In this context the role of hyperglycemia also deserves attention. An acute increase of glycemia may activate thrombin formation [60], convincingly through the glycation of the antithrombin III, a phenomenon that can be reversed by a fast control of hyperglycemia or by heparin [61]. Heparin administration is largely suggested in the case of COVID-19, so it seems true that there is further reason for its use in the presence of diabetes [50]. Finally, it has been recently reported that glucose variability may increase the platelet reactivity [62]. Therefore, regarding the risk of thrombosis, there are good reasons to keep glycemia under a strict control, in association with anticoagulation.

Inflammation biomarkers

Markers of inflammation, particularly C-reactive-protein and interleukin-6 have also been suggested as tools for monitoring the severity of the COVID-19 [50, 55]. Again diabetes has a particular situation. Low-grade inflammation is present in this disease [63], therefore, as for thrombosis and heart failure, the significance of altered values of these markers needs a careful evaluation in people with diabetes and COVID-19. Furthermore, as reported above, an acute increase of glycemia as well as glucose variability are accompanied by an increased production of cytokines [64, 65], an effect that must be avoided in the COVID-19.

Lipids and statin use

Most of diabetic patients are routinely on lipid-lowering treatment, in particular on statins in accordance with the current diabetes and cardiovascular disease guidelines [66]. Statins have well-known anti-inflammatory effects and improve endothelial function, which may be protective against cardiovascular complications during COVID-19. However, through various mechanisms statins may enhance compensatory immune signals [67]. In addition, similar to renin–angiotensin–aldosterone system blockers, experimental studies showed that statins also augment the ACE2 receptor expression [68] and might thus facilitate the penetration of SARS-CoV-2 into the cells. Whether statins may be beneficial or harmful during virus-induced acute respiratory distress syndrome is controversial [69, 70]. Further investigations are urgently required to clarify the interplay of these complex mechanisms with the new coronaviruses. In addition statins may cause myotoxicity. A markedly increase in creatine kinase may be observed in some patients with COVID-19 [1].

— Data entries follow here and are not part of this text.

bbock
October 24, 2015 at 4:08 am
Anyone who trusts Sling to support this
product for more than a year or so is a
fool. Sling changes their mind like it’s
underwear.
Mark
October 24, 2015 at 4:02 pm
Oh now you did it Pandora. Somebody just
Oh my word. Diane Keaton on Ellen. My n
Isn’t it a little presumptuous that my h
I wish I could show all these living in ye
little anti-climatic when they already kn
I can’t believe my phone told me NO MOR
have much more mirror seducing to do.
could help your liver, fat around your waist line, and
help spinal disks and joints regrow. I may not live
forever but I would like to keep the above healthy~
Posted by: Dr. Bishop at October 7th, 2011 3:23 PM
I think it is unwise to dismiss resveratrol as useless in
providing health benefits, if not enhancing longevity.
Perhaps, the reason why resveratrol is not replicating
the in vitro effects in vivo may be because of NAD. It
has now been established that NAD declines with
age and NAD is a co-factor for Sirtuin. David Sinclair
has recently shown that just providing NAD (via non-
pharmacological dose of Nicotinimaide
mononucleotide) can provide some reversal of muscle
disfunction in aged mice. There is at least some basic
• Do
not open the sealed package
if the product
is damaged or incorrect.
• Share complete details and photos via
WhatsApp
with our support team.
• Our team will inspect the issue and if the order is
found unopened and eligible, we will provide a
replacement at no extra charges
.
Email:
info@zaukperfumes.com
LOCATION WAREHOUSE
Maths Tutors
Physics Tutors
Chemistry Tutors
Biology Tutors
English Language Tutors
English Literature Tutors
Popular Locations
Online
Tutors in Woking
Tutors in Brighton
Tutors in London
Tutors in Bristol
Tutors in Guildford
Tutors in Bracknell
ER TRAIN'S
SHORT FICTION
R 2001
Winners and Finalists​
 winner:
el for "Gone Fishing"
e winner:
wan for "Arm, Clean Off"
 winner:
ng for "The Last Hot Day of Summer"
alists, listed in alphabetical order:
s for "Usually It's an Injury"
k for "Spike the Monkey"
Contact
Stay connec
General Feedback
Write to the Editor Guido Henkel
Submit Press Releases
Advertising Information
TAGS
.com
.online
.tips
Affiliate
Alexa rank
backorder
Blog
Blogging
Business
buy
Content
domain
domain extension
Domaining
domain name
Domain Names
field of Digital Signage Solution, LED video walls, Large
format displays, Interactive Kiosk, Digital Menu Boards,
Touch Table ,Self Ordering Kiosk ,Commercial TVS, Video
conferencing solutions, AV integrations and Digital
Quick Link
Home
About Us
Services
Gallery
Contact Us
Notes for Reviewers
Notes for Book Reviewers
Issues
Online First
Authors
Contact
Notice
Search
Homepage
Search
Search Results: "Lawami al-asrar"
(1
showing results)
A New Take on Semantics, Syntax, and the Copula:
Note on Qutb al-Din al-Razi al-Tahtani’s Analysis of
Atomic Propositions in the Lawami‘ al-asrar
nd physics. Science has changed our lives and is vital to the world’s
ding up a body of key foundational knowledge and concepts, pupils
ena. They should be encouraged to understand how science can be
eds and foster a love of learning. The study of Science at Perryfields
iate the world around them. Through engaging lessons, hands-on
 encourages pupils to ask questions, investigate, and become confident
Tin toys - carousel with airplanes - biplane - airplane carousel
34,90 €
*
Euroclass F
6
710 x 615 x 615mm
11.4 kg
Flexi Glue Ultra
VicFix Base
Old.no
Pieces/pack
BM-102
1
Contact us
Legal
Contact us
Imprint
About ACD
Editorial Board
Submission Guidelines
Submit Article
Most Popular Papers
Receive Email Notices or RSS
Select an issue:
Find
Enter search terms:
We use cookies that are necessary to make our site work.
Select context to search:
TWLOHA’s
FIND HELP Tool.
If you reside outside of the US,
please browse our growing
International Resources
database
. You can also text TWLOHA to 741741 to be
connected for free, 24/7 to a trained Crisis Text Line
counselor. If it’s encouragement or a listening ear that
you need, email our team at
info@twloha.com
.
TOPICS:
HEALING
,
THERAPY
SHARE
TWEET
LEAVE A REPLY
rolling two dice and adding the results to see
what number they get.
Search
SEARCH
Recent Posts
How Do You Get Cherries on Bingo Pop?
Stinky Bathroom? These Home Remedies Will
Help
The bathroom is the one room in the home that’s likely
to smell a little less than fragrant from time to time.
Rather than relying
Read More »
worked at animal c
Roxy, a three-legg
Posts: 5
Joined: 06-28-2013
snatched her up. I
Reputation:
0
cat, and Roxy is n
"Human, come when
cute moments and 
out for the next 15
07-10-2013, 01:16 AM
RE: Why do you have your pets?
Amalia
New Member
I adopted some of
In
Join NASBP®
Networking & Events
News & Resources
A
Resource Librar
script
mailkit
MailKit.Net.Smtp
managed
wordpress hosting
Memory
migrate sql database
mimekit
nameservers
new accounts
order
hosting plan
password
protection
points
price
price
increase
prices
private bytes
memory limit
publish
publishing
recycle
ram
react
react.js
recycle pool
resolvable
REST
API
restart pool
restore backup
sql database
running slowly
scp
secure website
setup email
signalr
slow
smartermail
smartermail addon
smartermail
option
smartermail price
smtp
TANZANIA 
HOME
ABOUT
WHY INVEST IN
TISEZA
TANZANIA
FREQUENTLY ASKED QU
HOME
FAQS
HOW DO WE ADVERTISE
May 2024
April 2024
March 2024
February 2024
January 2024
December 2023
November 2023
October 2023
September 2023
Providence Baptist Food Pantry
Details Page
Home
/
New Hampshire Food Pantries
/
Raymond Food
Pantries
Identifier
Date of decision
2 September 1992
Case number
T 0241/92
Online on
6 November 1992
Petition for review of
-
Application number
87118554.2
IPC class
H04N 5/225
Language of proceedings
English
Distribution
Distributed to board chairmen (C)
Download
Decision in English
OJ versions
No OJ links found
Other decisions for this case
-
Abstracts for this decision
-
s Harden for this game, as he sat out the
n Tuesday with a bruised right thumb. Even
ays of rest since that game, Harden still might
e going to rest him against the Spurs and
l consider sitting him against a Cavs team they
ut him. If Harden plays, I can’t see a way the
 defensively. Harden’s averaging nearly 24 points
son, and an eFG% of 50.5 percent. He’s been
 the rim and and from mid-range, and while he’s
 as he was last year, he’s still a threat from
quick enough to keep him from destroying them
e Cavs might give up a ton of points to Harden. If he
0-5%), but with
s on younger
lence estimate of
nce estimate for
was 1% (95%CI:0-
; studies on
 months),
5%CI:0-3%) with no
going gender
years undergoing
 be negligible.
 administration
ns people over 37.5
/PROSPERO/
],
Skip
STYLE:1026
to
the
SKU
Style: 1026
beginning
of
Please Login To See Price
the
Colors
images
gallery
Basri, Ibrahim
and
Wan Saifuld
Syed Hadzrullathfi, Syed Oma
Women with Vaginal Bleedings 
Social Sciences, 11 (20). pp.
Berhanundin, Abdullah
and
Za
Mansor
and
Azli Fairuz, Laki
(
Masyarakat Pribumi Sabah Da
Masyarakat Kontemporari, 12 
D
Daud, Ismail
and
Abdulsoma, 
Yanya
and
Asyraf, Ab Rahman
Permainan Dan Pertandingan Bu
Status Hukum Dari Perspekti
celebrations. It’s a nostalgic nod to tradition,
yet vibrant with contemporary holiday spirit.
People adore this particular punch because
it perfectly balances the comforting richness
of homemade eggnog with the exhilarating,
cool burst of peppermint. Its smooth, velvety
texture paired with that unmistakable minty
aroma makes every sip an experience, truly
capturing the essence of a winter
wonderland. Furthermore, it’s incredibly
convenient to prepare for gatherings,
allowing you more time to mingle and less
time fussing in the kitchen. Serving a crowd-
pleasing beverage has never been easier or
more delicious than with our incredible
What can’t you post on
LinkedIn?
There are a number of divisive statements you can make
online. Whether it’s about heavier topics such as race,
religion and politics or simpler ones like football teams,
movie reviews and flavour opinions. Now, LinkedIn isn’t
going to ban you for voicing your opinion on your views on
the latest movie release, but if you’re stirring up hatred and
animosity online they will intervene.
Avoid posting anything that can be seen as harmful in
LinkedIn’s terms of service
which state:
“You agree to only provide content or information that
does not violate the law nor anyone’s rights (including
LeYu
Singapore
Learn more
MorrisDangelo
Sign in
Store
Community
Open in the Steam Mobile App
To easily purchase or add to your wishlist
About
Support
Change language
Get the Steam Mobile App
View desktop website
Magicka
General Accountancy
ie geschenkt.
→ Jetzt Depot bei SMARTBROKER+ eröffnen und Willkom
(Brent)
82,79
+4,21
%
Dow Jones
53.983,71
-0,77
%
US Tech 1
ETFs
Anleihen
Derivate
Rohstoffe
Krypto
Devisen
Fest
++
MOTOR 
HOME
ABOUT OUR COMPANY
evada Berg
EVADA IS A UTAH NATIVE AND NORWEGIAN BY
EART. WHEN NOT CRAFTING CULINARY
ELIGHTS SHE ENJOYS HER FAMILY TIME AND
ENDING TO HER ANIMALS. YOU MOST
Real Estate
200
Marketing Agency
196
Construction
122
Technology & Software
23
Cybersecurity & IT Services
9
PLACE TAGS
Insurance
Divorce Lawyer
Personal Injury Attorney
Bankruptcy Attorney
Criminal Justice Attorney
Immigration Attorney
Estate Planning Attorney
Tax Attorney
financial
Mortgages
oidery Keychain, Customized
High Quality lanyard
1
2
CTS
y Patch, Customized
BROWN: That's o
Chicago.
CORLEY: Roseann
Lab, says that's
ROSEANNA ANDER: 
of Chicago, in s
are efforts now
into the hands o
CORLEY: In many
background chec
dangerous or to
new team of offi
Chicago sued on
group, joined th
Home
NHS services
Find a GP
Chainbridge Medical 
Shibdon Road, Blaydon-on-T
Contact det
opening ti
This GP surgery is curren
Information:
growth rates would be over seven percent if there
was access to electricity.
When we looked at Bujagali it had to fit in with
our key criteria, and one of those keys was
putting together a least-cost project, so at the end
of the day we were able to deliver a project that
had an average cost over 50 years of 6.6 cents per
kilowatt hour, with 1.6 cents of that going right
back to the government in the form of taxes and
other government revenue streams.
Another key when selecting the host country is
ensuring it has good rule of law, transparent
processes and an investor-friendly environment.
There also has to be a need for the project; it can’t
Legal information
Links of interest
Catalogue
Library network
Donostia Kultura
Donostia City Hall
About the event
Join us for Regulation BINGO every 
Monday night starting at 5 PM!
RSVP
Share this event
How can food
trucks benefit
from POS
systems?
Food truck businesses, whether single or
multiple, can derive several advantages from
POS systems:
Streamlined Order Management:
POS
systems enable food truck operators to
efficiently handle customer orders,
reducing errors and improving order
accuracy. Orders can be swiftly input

The benefit of statins in cardiovascular prevention is well established in people with diabetes. In this context there is no evidence for withdrawing statins during COVID-19. However creatin kinase should be carefully monitored and, if increased, statin therapy should be temporarily withheld in order to avoid rhabdomyolysis.

Type 1 diabetes

Probably it is not well recognized that all we have reported above, which is true for type 2 diabetes, applies also and particularly and more seriously to type 1 diabetes [71, 72]. Type 1 diabetes has the same, albeit not more than type 2 diabetes, risk for cardiovascular events [71]. Moreover, it is important to note that many old people may have today type 1 diabetes. Data are reassuring, showing that people with type 1 diabetes are not more exposed to SARS-COV-2 infection [73] nor to more severe outcomes compared to patients with type 2 diabetes [43]. However, type 1 diabetes is more complicated to manage and probably deserves a special attention when admitted to ICU for COVID-19.

Conclusions

Managing people with diabetes in any acute setting is always very difficult. COVID-19 has a very severe prognosis for people with diabetes and evidence shows that a tight glucose control could be very helpful. In the case of COVID-19 people with diabetes are more exposed to cardiovascular complications, which may be more challenging to manage [74, 75].

The usefulness of several biomarkers suggested for evaluating/monitoring the severity of the disease might be less evident and their use needs a careful evaluation in the case of diabetes.

Even though we understand that in such a critical situation some of these requests are not so easy to implement, we believe that the best possible action to prevent a worse outcome is essential in any medical act.